Objectives for the upcoming year – June 2016
The original work plan proposed to evaluate a number of agronomic traits (e.g. yield, lodging) at 3 locations (Brandon, Saskatoon, Lacombe) in both 2014 and 2015. However, due to flooding issues at Brandon in 2014, water logging issues in Saskatoon in 2014 and hail damage in Lacombe in 2015 we did not collected any useful data from these sites.
We had originally planned to create a 2nd association mapping population with a set of more recent 2RCoop barley lines and test these at the same three sites in 2016 and 2017. Given that we have had issues collecting good data on the first association mapping population, we suggested (and received permission from AAFC and the industry partners in November/December 2015) that we continue to grow this association mapping population in 2016 and 2017 to increase the data collected and ensure we have a good set of data on which to do the mapping. If we see a similar attrition rate over the next two years it will mean that over the 4 years of the project we will have collected the intended 2 years of data.
Although the absence of a second association mapping population means that some interesting marker-trait association will not be discovered, the data collected from the first association mapping population will still be very useful to breeders.
The goals of this project were to identify molecular markers associated with important agronomic traits that will help breeders improve these traits via molecular marker-assisted selection or genomic selection strategies. This should help breeders become more efficient at selecting traits that are important to Alberta barley growers (e.g. yield) which will result in better varieties.

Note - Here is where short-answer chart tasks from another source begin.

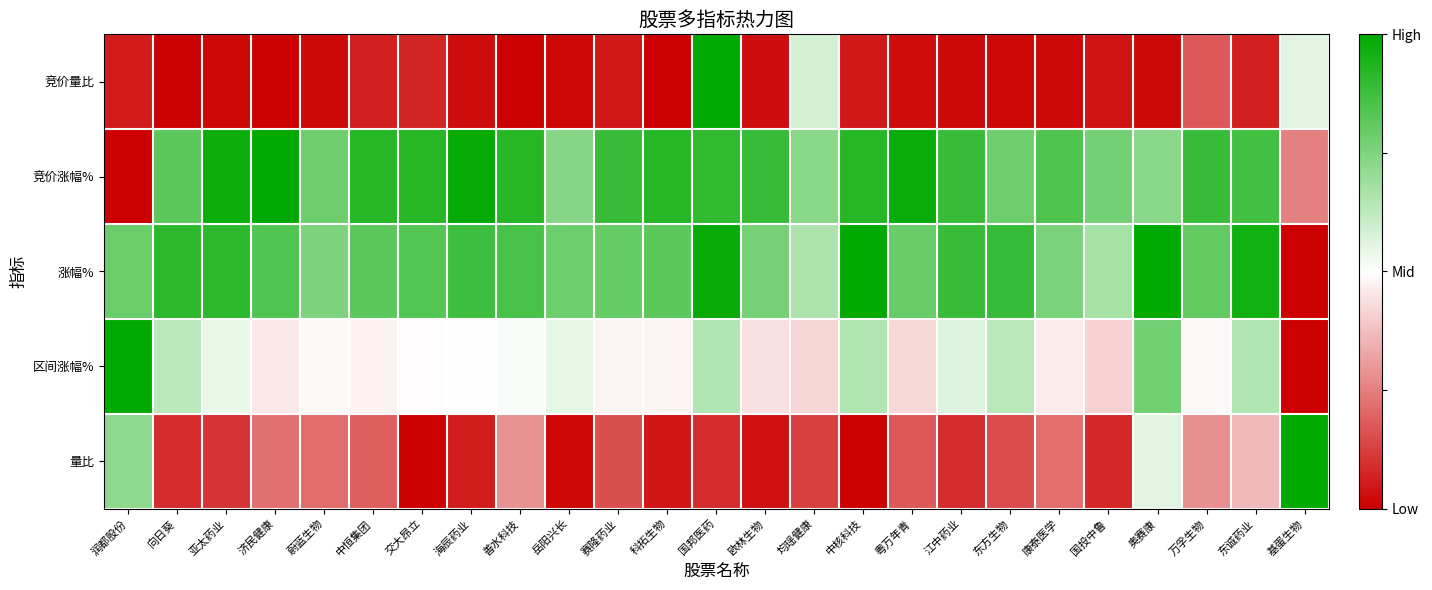

Reading right to left, list all the values displayed in this chart.

竞价量比: 基蛋生物=0.6	东诚药业=0.1	万孚生物=0.2	奥赛康=0.0	国投中鲁=0.0	康泰医学=0.0	东方生物=0.0	江中药业=0.0	粤万年青=0.0	中核科技=0.0	均瑶健康=0.6	欧林生物=0.0	国邦医药=1.0	科拓生物=0.0	赛隆药业=0.0	岳阳兴长=0.0	善水科技=0.0	海辰药业=0.0	交大昂立=0.1	中恒集团=0.1	蔚蓝生物=0.0	济民健康=0.0	亚太药业=0.0	向日葵=0.0	润都股份=0.1
竞价涨幅%: 基蛋生物=0.3	东诚药业=0.9	万孚生物=0.9	奥赛康=0.7	国投中鲁=0.8	康泰医学=0.8	东方生物=0.8	江中药业=0.9	粤万年青=1.0	中核科技=0.9	均瑶健康=0.7	欧林生物=0.9	国邦医药=0.9	科拓生物=0.9	赛隆药业=0.9	岳阳兴长=0.7	善水科技=0.9	海辰药业=1.0	交大昂立=0.9	中恒集团=0.9	蔚蓝生物=0.8	济民健康=1.0	亚太药业=1.0	向日葵=0.8	润都股份=0.0
涨幅%: 基蛋生物=0.0	东诚药业=1.0	万孚生物=0.8	奥赛康=1.0	国投中鲁=0.7	康泰医学=0.8	东方生物=0.9	江中药业=0.9	粤万年青=0.8	中核科技=1.0	均瑶健康=0.7	欧林生物=0.8	国邦医药=1.0	科拓生物=0.8	赛隆药业=0.8	岳阳兴长=0.8	善水科技=0.9	海辰药业=0.9	交大昂立=0.8	中恒集团=0.8	蔚蓝生物=0.8	济民健康=0.8	亚太药业=0.9	向日葵=0.9	润都股份=0.8
区间涨幅%: 基蛋生物=0.0	东诚药业=0.7	万孚生物=0.5	奥赛康=0.8	国投中鲁=0.4	康泰医学=0.5	东方生物=0.6	江中药业=0.6	粤万年青=0.4	中核科技=0.7	均瑶健康=0.4	欧林生物=0.4	国邦医药=0.7	科拓生物=0.5	赛隆药业=0.5	岳阳兴长=0.6	善水科技=0.5	海辰药业=0.5	交大昂立=0.5	中恒集团=0.5	蔚蓝生物=0.5	济民健康=0.5	亚太药业=0.5	向日葵=0.6	润都股份=1.0
量比: 基蛋生物=1.0	东诚药业=0.4	万孚生物=0.3	奥赛康=0.6	国投中鲁=0.1	康泰医学=0.2	东方生物=0.2	江中药业=0.1	粤万年青=0.2	中核科技=0.0	均瑶健康=0.1	欧林生物=0.0	国邦医药=0.1	科拓生物=0.0	赛隆药业=0.2	岳阳兴长=0.0	善水科技=0.3	海辰药业=0.1	交大昂立=0.0	中恒集团=0.2	蔚蓝生物=0.2	济民健康=0.2	亚太药业=0.1	向日葵=0.1	润都股份=0.7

A 92 member association mapping panel consisting of two-row malting germplasm, derived from eight breeding programs, adapted to western Canada was assessed over a four year period (2014-2017) at Lacombe, AB, Saskatoon, SK and Brandon, MB. A total of 10 site years of data were collected for grain yield, heading date, plant height and lodging. This data was used in conjunction with genotyping data obtained from the barley Infinium iSelect 9K genotyping beadchip to conduct association analysis using a linear mixed model that incorporated kinship to control population structure.
A total of three loci were significantly associated with the agronomic traits studied (1 for yield, 1 for heading date, 1 for plant height and 0 for lodging). All loci explained a relatively large proportion of the phenotypic variation for these traits and two of the loci (those associated with yield and plant height) had not been previously associated with these traits.
The loci identified in this study were present in germplasm adapted to western Canada, thus making them useful to breeders focused on this production area. Incorporation of these markers into genomic selection strategies for these traits should help breeders improve yield (which improves grower returns), reduce plant height (to reduce the chance of lodging and assist with management of straw) and maintain or reduce days to maturity (to ensure timely harvest).